**What the exercise asks:** Extract every line of text from the material, reproducing each one verbatim and in its original order.

**Extracted information:**
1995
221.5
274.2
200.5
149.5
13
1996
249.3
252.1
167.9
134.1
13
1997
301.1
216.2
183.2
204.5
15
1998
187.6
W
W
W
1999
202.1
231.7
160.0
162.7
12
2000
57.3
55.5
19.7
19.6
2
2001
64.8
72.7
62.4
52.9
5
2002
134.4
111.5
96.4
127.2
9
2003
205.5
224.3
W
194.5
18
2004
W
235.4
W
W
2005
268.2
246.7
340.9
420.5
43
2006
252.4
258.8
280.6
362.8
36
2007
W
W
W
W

**Response area:**
1995
221.5
274.2
200.5
149.5
13
1996
249.3
252.1
167.9
134.1
13
1997
301.1
216.2
183.2
204.5
15
1998
187.6
W
W
W
1999
202.1
231.7
160.0
162.7
12
2000
57.3
55.5
19.7
19.6
2
2001
64.8
72.7
62.4
52.9
5
2002
134.4
111.5
96.4
127.2
9
2003
205.5
224.3
W
194.5
18
2004
W
235.4
W
W
2005
268.2
246.7
340.9
420.5
43
2006
252.4
258.8
280.6
362.8
36
2007
W
W
W
W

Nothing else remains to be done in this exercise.